By 2030, China’s fleet is projected to grow to 435 ships, while U.S. projections remain flat. Some argue the U.S. should simply build more ships. China operates more than 20 naval shipyards and dozens of commercial yards capable of dual-use conversion.

The United States relies on seven major private yards and four public shipyards, many optimized for maintenance rather than expansion, and struggling with workforce and infrastructure constraints. So any attempt to surge production would likely be matched or exceeded by Beijing.

The fallback argument has long been quality over quantity. However, according to the Office of Naval Intelligence, “Chinese naval ship design and material quality is in many cases comparable to USN ships, and China is quickly closing remaining deficiencies.2

If the U.S. can't win on numbers and can't rely on a permanent quality edge, it needs a different theory of competition entirely.

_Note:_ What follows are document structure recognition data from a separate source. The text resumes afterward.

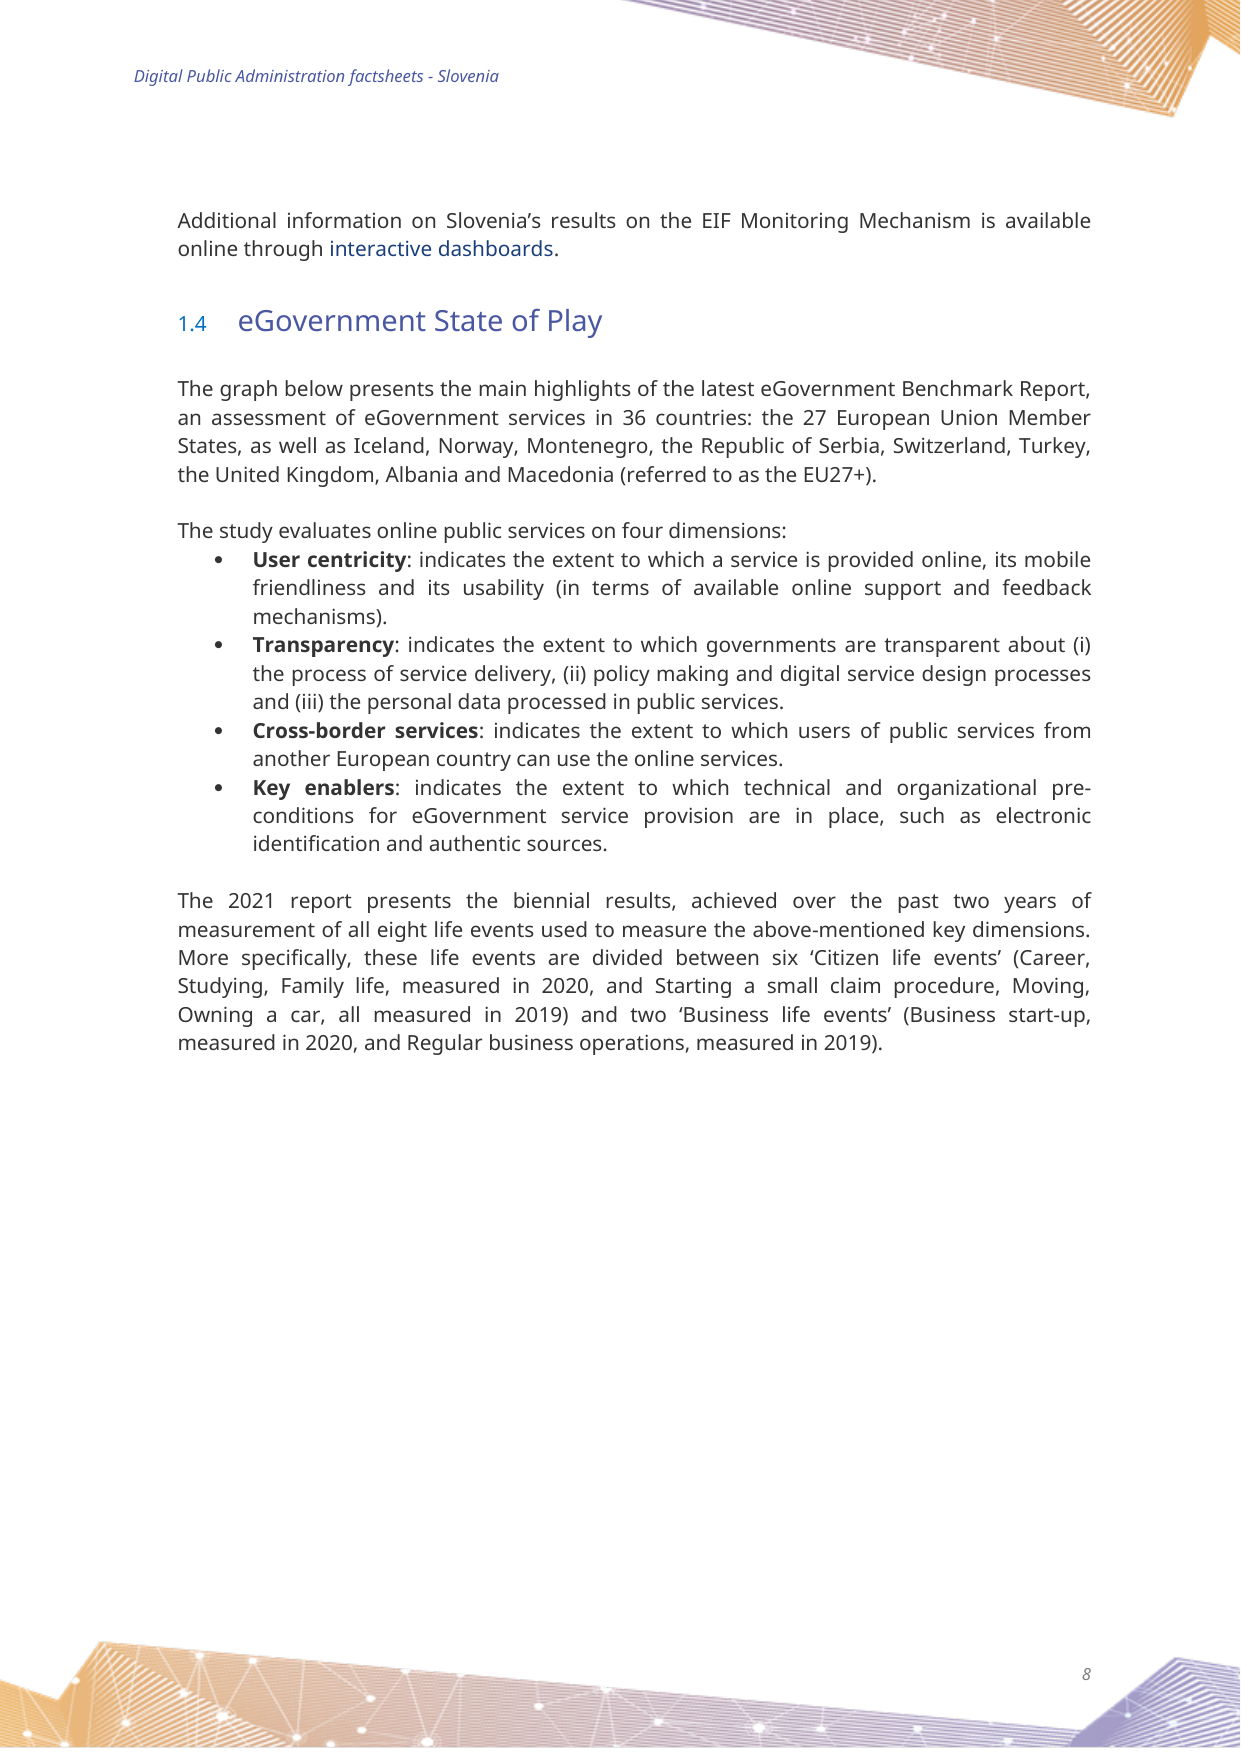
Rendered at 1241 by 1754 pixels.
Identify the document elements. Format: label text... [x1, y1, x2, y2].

picture [207, 0, 1241, 152]
list Transparency: indicates the extent to which governments are transparent about (i) the process of service delivery, (ii) policy making and digital service design processes and (iii) the personal data processed in public services. [215, 630, 1092, 716]
list Key enablers: indicates the extent to which technical and organizational pre-conditions for eGovernment service provision are in place, such as electronic identification and authentic sources. [215, 773, 1092, 858]
text The 2021 report presents the biennial results, achieved over the past two years of measurement of all eight life events used to measure the above-mentioned key dimensions. More specifically, these life events are divided between six ‘Citizen life events’ (Career, Studying, Family life, measured in 2020, and Starting a small claim procedure, Moving, Owning a car, all measured in 2019) and two ‘Business life events’ (Business start-up, measured in 2020, and Regular business operations, measured in 2019). [177, 886, 1092, 1057]
subtitle eGovernment State of Play [177, 300, 1092, 340]
list Cross-border services: indicates the extent to which users of public services from another European country can use the online services. [215, 716, 1092, 773]
text The study evaluates online public services on four dimensions: [177, 517, 1092, 545]
picture [0, 1631, 1241, 1749]
text Additional information on Slovenia’s results on the EIF Monitoring Mechanism is available online through interactive dashboards. [177, 206, 1092, 263]
text The graph below presents the main highlights of the latest eGovernment Benchmark Report, an assessment of eGovernment services in 36 countries: the 27 European Union Member States, as well as Iceland, Norway, Montenegro, the Republic of Serbia, Switzerland, Turkey, the United Kingdom, Albania and Macedonia (referred to as the EU27+). [177, 374, 1092, 488]
list User centricity: indicates the extent to which a service is provided online, its mobile friendliness and its usability (in terms of available online support and feedback mechanisms). [215, 545, 1092, 630]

Deployed at scale, Saronic’s platforms could operate as a kind of autonomous wolfpack, disrupting China’s “squatter’s rights” tactics in the South China Sea, extending U.S. presence, and providing persistent ISR without crew burden or capital ship costs.

Combined with exquisite capital ships and next-generation major combatants, this creates something of a barbell strategy: High-end, survivable platforms at the top and Large volumes of autonomous, scalable systems at the bottom

And Chief of Naval Operations is pushing this strategy forward. Admiral Caudle’s recently released “Hedge” strategy specifically cites “Autonomous systems for sea denial and global seabed control” while still maintaining a solid Main Battle Force.

Challenges

  • Robotics Manufactuing at Scale - Reduced reliance on manual labor but requires a highly skilled workforce to maintain and optimize systems.

  • Environmental Durability - Ensuring vessel performance in degraded communications and emissions-controlled environments.

  • DoD Buy-In - Gaining Navy adoption of unmanned surface vessels within its operational strategy and converting R&D wins to production contracts

Bottom Line:

Saronic is well-positioned to support the U.S. Navy’s push to modernize its fleet, which includes expanding to a 500-ship force with 150 uncrewed vessels. Much like Ukraine’s success in the Black Sea, where uncrewed platforms have proven to be game-changers, if Saronic could become a core element of U.S. naval strategy.

1 The views expressed in this newsletter are my own and do not represent the views of the U.S. Navy, Department of Defense, or any government agency. Mention of companies, technologies, or products is not an endorsement or recommendation. The content is for informational purposes only and should not be considered investment advice.

2 All references to Chinese capabilities are based exclusively on open-source data from publicly available government reports, think tank analyses, and defense media. While capabilities are often understated rather than overstated in public discourse, this article does not draw on any classified information—regardless of any prior or current access we may or may not have.